Document images with source code:
+===+

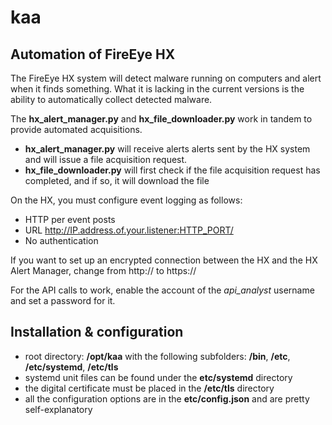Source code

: # kaa

## Automation of FireEye HX
The FireEye HX system will detect malware running on computers and alert when it finds something.
What it is lacking in the current versions is the ability to automatically collect detected malware.

The **hx_alert_manager.py** and **hx_file_downloader.py** work in tandem to provide automated acquisitions.

* **hx_alert_manager.py** will receive alerts alerts sent by the HX system and will issue a file acquisition request.
* **hx_file_downloader.py** will first check if the file acquisition request has completed, and if so, it will download the file

On the HX, you must configure event logging as follows:
* HTTP per event posts
* URL http://IP.address.of.your.listener:HTTP_PORT/
* No authentication

If you want to set up an encrypted connection between the HX and the HX Alert Manager, change from http:// to https://

For the API calls to work, enable the account of the *api_analyst* username and set a password for it.

## Installation & configuration
* root directory: **/opt/kaa** with the following subfolders: **/bin**, **/etc**, **/etc/systemd**, **/etc/tls**
* systemd unit files can be found under the **etc/systemd** directory
* the digital certificate must be placed in the **/etc/tls** directory
* all the configuration options are in the **etc/config.json** and are pretty self-explanatory
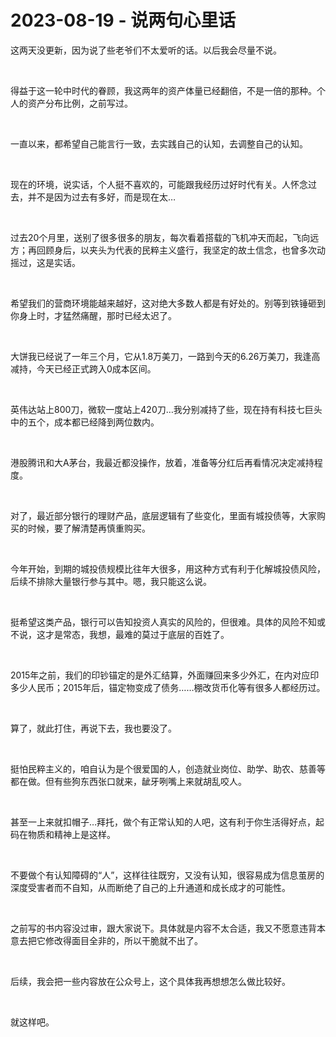 # 2023-08-19 - 说两句心里话

<p style="visibility: visible;">这两天没更新，因为说了些老爷们不太爱听的话。以后我会尽量不说。</p><p style="visibility: visible;"><br style="visibility: visible;"></p><p style="visibility: visible;">得益于这一轮中时代的眷顾，我这两年的资产体量已经翻倍，不是一倍的那种。个人的资产分布比例，之前写过。</p><p style="visibility: visible;"><br style="visibility: visible;"></p><p style="visibility: visible;">一直以来，都希望自己能言行一致，去实践自己的认知，去调整自己的认知。</p><p style="visibility: visible;"><br style="visibility: visible;"></p><p style="visibility: visible;">现在的环境，说实话，个人挺不喜欢的，可能跟我经历过好时代有关。人怀念过去，并不是因为过去有多好，而是现在太…</p><p style="visibility: visible;"><br style="visibility: visible;"></p><p style="visibility: visible;">过去20个月里，送别了很多很多的朋友，每次看着搭载的飞机冲天而起，飞向远方；再回顾身后，以夹头为代表的民粹主义盛行，我坚定的故土信念，也曾多次动摇过，这是实话。</p><p style="visibility: visible;"><br style="visibility: visible;"></p><p style="visibility: visible;">希望我们的营商环境能越来越好，这对绝大多数人都是有好处的。别等到铁锤砸到你身上时，才猛然痛醒，那时已经太迟了。</p><p style="visibility: visible;"><br style="visibility: visible;"></p><p style="visibility: visible;">大饼我已经说了一年三个月，它从1.8万美刀，一路到今天的6.26万美刀，我逢高减持，今天已经正式跨入0成本区间。</p><p style="visibility: visible;"><br style="visibility: visible;"></p><p style="visibility: visible;">英伟达站上800刀，微软一度站上420刀…我分别减持了些，现在持有科技七巨头中的五个，成本都已经降到两位数内。</p><p style="visibility: visible;"><br style="visibility: visible;"></p><p style="visibility: visible;">港股腾讯和大A茅台，我最近都没操作，放着，准备等分红后再看情况决定减持程度。</p><p style="visibility: visible;"><br style="visibility: visible;"></p><p style="visibility: visible;">对了，最近部分银行的理财产品，底层逻辑有了些变化，里面有城投债等，大家购买的时候，要了解清楚再慎重购买。</p><p style="visibility: visible;"><br style="visibility: visible;"></p><p style="visibility: visible;">今年开始，到期的城投债规模比往年大很多，用这种方式有利于化解城投债风险，后续不排除大量银行参与其中。嗯，我只能这么说。</p><p style="visibility: visible;"><br style="visibility: visible;"></p><p style="visibility: visible;">挺希望这类产品，银行可以告知投资人真实的风险的，但很难。具体的风险不知或不说，这才是常态，我想，最难的莫过于底层的百姓了。</p><p style="visibility: visible;"><br style="visibility: visible;"></p><p style="visibility: visible;">2015年之前，我们的印钞锚定的是外汇结算，外面赚回来多少外汇，在内对应印多少人民币；2015年后，锚定物变成了债务……棚改货币化等有很多人都经历过。</p><p style="visibility: visible;"><br style="visibility: visible;"></p><p style="visibility: visible;">算了，就此打住，再说下去，我也要没了。</p><p style="visibility: visible;"><br style="visibility: visible;"></p><p style="visibility: visible;">挺怕民粹主义的，咱自认为是个很爱国的人，创造就业岗位、助学、助农、慈善等都在做。但有些狗东西张口就来，龇牙咧嘴上来就胡乱咬人。</p><p><br></p><p>甚至一上来就扣帽子…拜托，做个有正常认知的人吧，这有利于你生活得好点，起码在物质和精神上是这样。</p><p><br></p><p>不要做个有认知障碍的“人”，这样往往既穷，又没有认知，很容易成为信息茧房的深度受害者而不自知，从而断绝了自己的上升通道和成长成才的可能性。</p><p><br></p><p>之前写的书内容没过审，跟大家说下。具体就是内容不太合适，我又不愿意违背本意去把它修改得面目全非的，所以干脆就不出了。</p><p><br></p><p>后续，我会把一些内容放在公众号上，这个具体我再想想怎么做比较好。</p><p><br></p><p>就这样吧。</p><p style="display: none;"><mp-style-type data-value="10000"></mp-style-type></p>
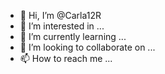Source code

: - 👋 Hi, I’m @Carla12R
- 👀 I’m interested in ...
- 🌱 I’m currently learning ...
- 💞️ I’m looking to collaborate on ...
- 📫 How to reach me ...

<!---
Carla12R/Carla12R is a ✨ special ✨ repository because its `README.md` (this file) appears on your GitHub profile.
You can click the Preview link to take a look at your changes.
--->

+===+

**To do**
Each line from the one with "Hi, I’m @Carla12R" through the end of the entries above must be set down exactly, both end lines included, and no other line may appear.

**Response area**
: - 👋 Hi, I’m @Carla12R
- 👀 I’m interested in ...
- 🌱 I’m currently learning ...
- 💞️ I’m looking to collaborate on ...
- 📫 How to reach me ...

<!---
Carla12R/Carla12R is a ✨ special ✨ repository because its `README.md` (this file) appears on your GitHub profile.
You can click the Preview link to take a look at your changes.
--->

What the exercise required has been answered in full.